巧遅は拙速に如かず

仕事、メンタル、労働法、転職、書評に関するエトセトラ

人生80年だが、30歳までに決まる?

SNSを見ているとこんな投稿がタイムラインに表示されていた。

「人生80年というが、30歳までに人生は決まる」

こんな一行で収まるような文章に、あれこれ言うこと自体が野暮だ。よってこのイラストで一言でよい。

これでこの話は終了。

…といいたいところだが、せっかくなので、この内容に関して私見を述べる記事を書いてみることとする。

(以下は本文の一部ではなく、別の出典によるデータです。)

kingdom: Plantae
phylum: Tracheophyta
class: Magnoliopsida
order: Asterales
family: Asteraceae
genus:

どうやら、この言葉とは別に、人生は30歳までに努力しておかないと、とくに大学受験をする高校3年生の時だけ勉強を頑張るだけでは意味がなく、そのまえの中学校からの6年間勉強を頑張って、いい大学に入れれば、あとの61年間(19歳から80歳までの間)は楽ができる、といいたいような投稿も見られた。

ある意味正しい場合もある。

前回の記事でオリンピックの記事を書いたが、日本代表になれるほどの人は中学生どころではなく、小学生、いや、小学生になる前からそのスポーツの英才教育を受けた人間の中から選ばれている、という競技がかなり多い。30歳どころではなく、10代になってからではもう遅い場合もある。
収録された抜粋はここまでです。